#### 指示
**1.** あわ居についての文章によると、あわ居を営みはじめてから今年で何年目になりますか？
**2.** あわ居についての文章を、最後の一文の後から書き継いでください。

#### 分析対象の文章
%%

はやいもので、あわ居を営みはじめてからもう4年目になる。その間、新型コロナウイルスの影響を多分に受けつつも、だから故に見えてきたことがあり、改善できたことがたくさんあった。様々な出会いがあり、変容があり、多くの学びがあった。私は、このあわ居という場所をはじめて本当に良かったと心から思う。
これまで、ホームページの公開こそしていたものの、あわ居を営みながら、自分たちが考えてきたことについては発信することがなかったし、特にどこかに記してきたわけでもない。なぜだろうか。
これまでの私は、岐阜県という地方の、その中でもとりわけ奥地にある石徹白集落の中の、一個人が細々とプライベートに営む一つの場所を起点に起こっていること、発露していること、そこから展開していく思考に対して、それをあくまでか個人的なものでしかないのだと思ってきたのだと思う。それは別に卑下しているわけでも、謙遜しているわけでもなく、ただただ「そのようなもの」としてそれらを捉えていた。それに、目の前の他者に何ができるのかを考え、そこに応答していくことだけで、十分すぎるくらいの悦びを感じていた。

%%

#### 確認用データ
%%

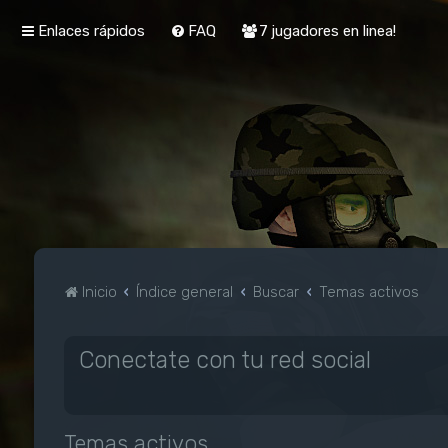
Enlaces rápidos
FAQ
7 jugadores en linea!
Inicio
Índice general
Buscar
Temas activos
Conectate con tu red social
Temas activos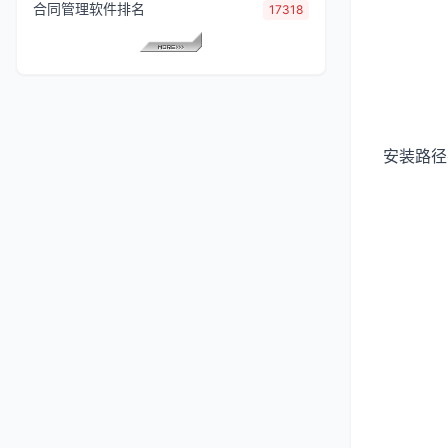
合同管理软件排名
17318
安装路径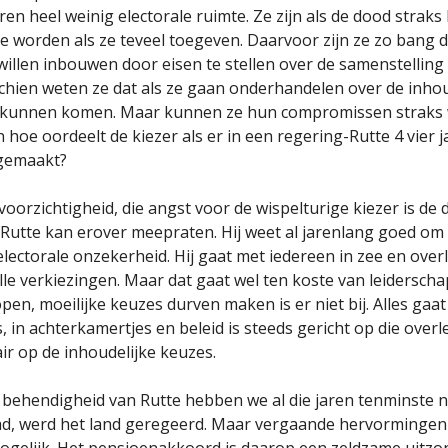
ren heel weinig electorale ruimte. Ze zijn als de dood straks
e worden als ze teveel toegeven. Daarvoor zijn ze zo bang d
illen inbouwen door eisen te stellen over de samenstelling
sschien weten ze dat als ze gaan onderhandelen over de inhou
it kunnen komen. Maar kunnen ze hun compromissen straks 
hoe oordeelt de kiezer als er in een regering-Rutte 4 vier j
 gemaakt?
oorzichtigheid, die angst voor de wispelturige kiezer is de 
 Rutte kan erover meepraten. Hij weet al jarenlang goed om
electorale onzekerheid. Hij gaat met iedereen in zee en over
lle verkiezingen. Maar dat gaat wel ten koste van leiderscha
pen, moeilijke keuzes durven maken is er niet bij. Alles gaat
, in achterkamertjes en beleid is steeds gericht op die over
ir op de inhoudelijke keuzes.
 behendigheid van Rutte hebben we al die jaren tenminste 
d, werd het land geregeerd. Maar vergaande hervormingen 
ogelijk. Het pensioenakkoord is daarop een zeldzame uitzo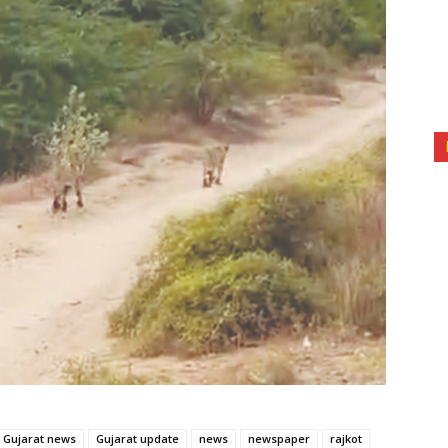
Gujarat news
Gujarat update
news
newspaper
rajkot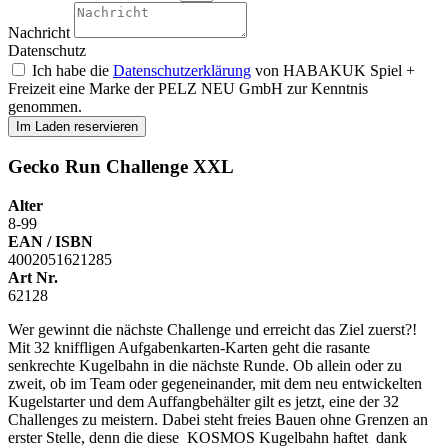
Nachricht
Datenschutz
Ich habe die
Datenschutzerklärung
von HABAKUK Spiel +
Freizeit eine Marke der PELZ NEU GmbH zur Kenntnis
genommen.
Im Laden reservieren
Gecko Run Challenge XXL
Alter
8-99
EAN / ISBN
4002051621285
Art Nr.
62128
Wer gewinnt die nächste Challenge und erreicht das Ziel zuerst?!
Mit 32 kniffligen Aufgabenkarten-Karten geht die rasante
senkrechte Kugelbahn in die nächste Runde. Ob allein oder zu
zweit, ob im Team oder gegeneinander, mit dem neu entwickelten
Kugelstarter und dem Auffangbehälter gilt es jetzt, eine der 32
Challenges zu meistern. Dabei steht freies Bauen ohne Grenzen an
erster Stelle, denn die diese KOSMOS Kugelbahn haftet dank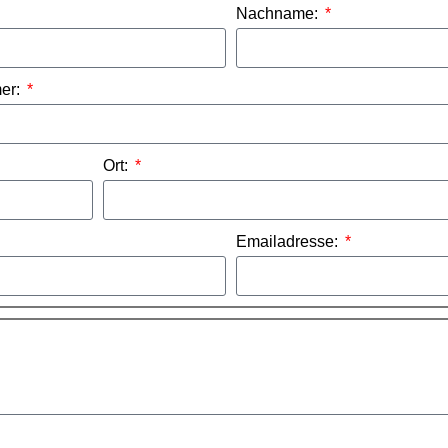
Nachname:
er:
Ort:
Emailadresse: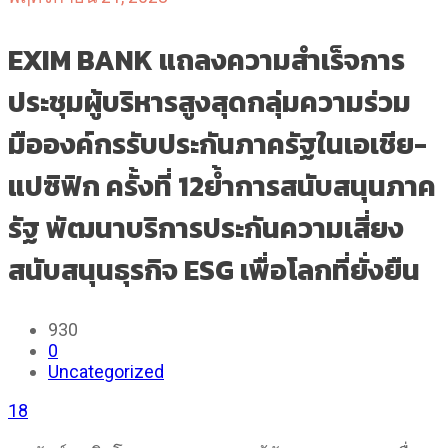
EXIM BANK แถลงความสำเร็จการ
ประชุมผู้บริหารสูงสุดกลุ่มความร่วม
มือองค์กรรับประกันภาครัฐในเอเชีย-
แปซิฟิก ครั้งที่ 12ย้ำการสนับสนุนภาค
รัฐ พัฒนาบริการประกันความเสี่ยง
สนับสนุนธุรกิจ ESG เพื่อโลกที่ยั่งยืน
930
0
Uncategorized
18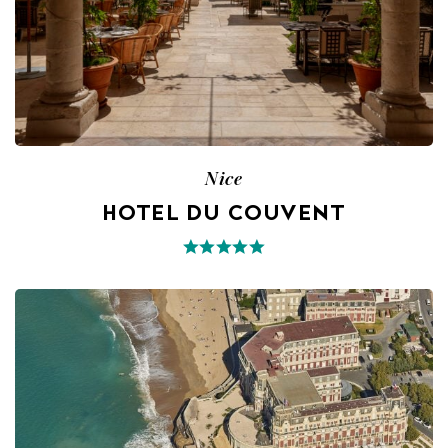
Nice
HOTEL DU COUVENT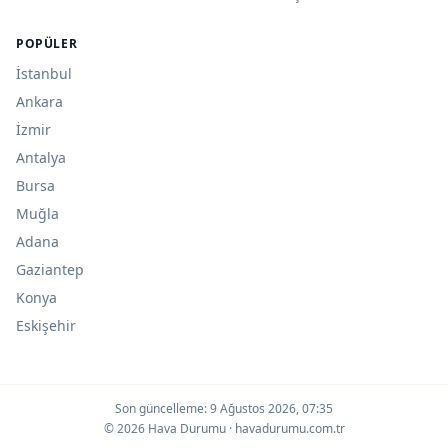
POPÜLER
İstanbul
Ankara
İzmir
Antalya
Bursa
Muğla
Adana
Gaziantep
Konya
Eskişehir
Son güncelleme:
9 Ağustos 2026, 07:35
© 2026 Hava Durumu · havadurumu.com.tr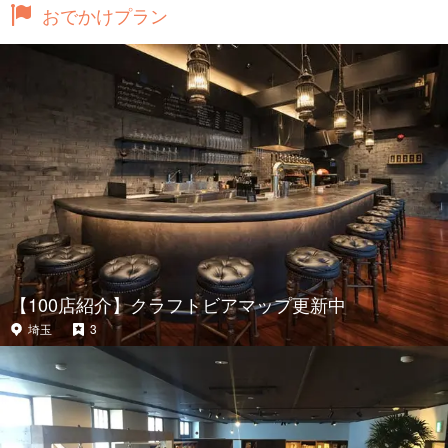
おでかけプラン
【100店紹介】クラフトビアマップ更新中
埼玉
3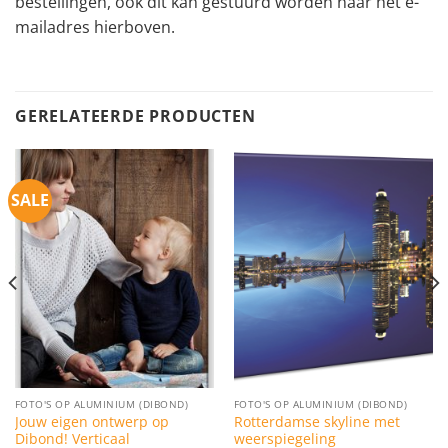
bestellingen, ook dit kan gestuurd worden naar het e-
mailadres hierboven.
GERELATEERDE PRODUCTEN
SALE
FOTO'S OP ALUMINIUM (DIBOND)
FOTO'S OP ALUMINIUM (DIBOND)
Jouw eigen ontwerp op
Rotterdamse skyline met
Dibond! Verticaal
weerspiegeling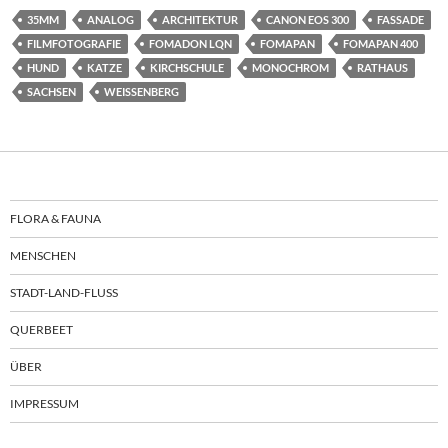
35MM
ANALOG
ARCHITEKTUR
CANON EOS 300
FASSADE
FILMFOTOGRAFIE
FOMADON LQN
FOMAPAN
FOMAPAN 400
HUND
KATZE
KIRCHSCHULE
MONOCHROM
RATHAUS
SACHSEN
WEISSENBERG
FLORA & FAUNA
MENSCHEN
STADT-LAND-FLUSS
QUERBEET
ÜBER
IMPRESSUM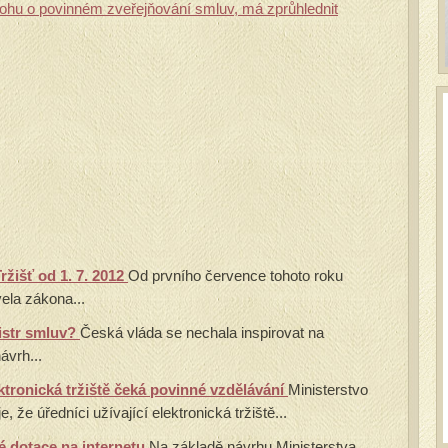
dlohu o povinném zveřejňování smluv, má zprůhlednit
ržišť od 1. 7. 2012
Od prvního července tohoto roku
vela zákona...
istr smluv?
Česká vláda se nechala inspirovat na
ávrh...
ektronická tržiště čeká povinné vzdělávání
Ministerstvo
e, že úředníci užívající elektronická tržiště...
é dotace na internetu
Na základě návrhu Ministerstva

%%
%%

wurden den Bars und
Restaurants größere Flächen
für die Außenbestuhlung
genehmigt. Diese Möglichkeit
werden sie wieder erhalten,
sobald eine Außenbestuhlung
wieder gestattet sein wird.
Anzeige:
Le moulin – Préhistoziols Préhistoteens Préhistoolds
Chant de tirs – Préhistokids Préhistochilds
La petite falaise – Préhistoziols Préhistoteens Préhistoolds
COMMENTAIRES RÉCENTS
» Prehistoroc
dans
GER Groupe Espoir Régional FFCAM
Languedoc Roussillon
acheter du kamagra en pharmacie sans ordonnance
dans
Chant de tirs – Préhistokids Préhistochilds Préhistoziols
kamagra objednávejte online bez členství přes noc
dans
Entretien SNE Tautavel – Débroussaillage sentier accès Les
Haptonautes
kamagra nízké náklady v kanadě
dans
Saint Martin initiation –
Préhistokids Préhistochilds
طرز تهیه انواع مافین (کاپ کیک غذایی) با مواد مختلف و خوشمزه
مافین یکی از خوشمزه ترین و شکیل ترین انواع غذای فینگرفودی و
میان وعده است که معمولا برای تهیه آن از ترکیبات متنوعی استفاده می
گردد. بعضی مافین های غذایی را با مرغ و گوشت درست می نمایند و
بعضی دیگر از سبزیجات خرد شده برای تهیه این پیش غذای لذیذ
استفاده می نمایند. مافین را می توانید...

%%
%%

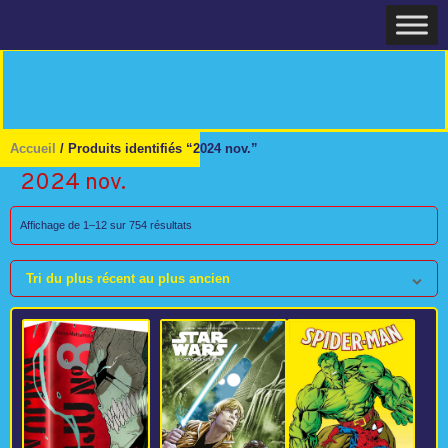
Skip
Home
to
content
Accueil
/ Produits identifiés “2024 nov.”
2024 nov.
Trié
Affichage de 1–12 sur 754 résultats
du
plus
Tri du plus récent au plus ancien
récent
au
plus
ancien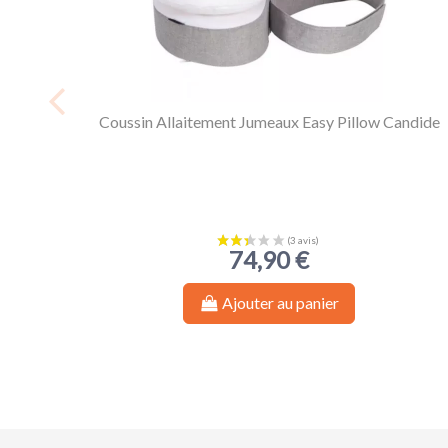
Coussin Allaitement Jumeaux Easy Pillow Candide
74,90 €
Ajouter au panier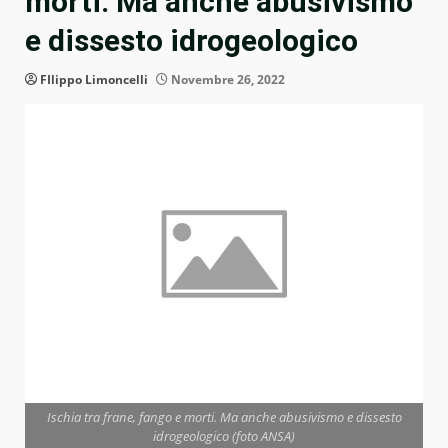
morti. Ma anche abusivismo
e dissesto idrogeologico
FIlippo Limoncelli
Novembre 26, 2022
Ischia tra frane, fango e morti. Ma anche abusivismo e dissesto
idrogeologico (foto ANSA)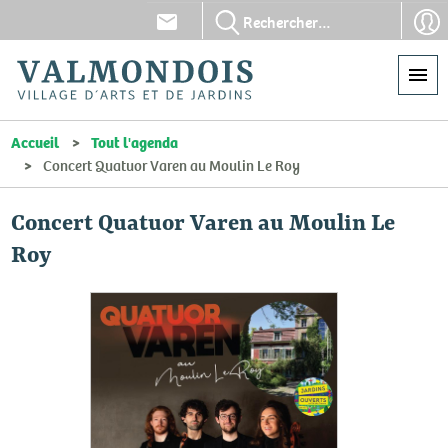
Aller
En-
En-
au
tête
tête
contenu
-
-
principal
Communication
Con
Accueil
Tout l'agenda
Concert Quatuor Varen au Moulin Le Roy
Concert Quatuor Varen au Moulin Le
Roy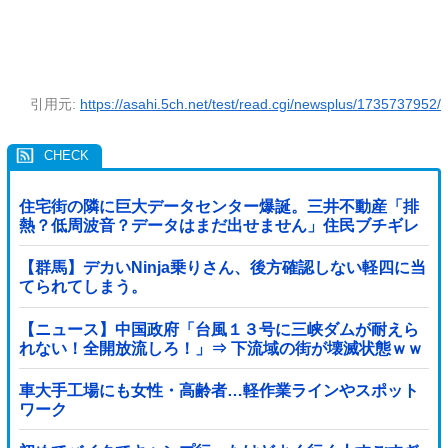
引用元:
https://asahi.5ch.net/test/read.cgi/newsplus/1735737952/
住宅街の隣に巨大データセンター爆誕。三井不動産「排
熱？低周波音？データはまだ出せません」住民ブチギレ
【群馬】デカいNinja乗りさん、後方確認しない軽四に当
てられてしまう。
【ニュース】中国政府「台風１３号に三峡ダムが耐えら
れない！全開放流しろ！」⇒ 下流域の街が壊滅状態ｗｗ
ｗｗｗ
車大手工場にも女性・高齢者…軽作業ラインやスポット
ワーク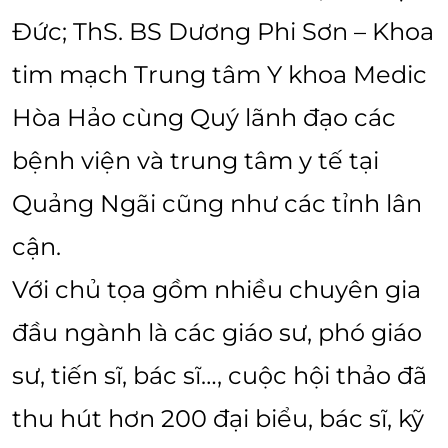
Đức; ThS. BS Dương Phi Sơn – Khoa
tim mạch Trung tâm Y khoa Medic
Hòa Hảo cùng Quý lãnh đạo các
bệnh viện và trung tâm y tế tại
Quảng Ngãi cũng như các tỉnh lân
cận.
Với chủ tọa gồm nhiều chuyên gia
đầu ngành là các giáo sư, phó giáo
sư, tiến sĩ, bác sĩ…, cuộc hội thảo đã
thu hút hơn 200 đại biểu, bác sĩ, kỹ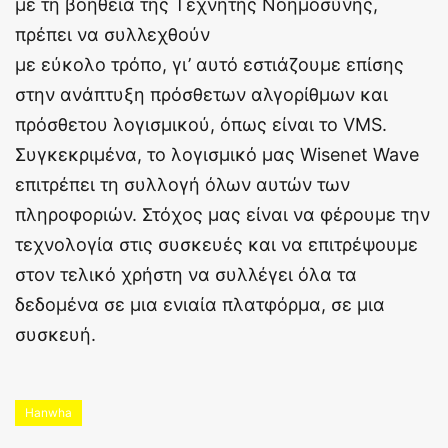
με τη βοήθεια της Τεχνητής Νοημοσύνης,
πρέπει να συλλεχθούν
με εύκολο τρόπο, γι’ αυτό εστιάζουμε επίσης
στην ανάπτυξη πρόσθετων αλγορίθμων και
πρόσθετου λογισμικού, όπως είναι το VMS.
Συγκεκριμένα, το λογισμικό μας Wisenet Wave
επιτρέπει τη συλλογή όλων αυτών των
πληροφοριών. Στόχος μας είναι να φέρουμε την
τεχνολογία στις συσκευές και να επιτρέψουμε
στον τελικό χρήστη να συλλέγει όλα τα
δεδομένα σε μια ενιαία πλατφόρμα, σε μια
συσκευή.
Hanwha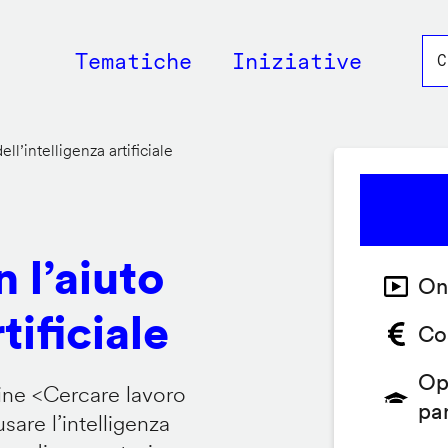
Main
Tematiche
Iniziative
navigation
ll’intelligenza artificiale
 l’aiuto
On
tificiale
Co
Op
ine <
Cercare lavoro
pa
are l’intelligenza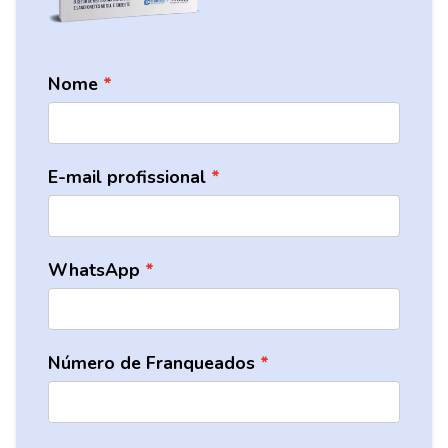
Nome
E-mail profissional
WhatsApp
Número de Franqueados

%%

#### 回答一覧
**1.** 4年目です。

**2.**
けれども、ここ最近ある出会いをきっかけにして、自分の中に芽生えてきたひとつの傾向がある。あわ居を営みながら自分たちが考えきたことや、ここでの実践について文章に記し、それらを他者と分かち合ってみたいと考えるようになったのだ。これは自分にとっては驚きではある。けれども、もしかすると心の奥底ではこのようなことを望んでいたのかもしれないなということも同時に思っている。だから、少しずつこれまであわ居を通して考えてきたこと、見えてきた世界について、ここに書いていきたいと思う。
そこにどのような意味があるのかはわからない。このあわ居という、自分達でもまるで全貌がつかめない「謎」について記していくことは、私にとっては意味も価値もわからない言葉をあえて他者に晒し続けるということになるのだろう。けれども、そうした言葉を発するところにこそ、案外「社会」というものが展開していくのではないか、新たなあわ居が生成していくのではないか、そんなことを今は思っている。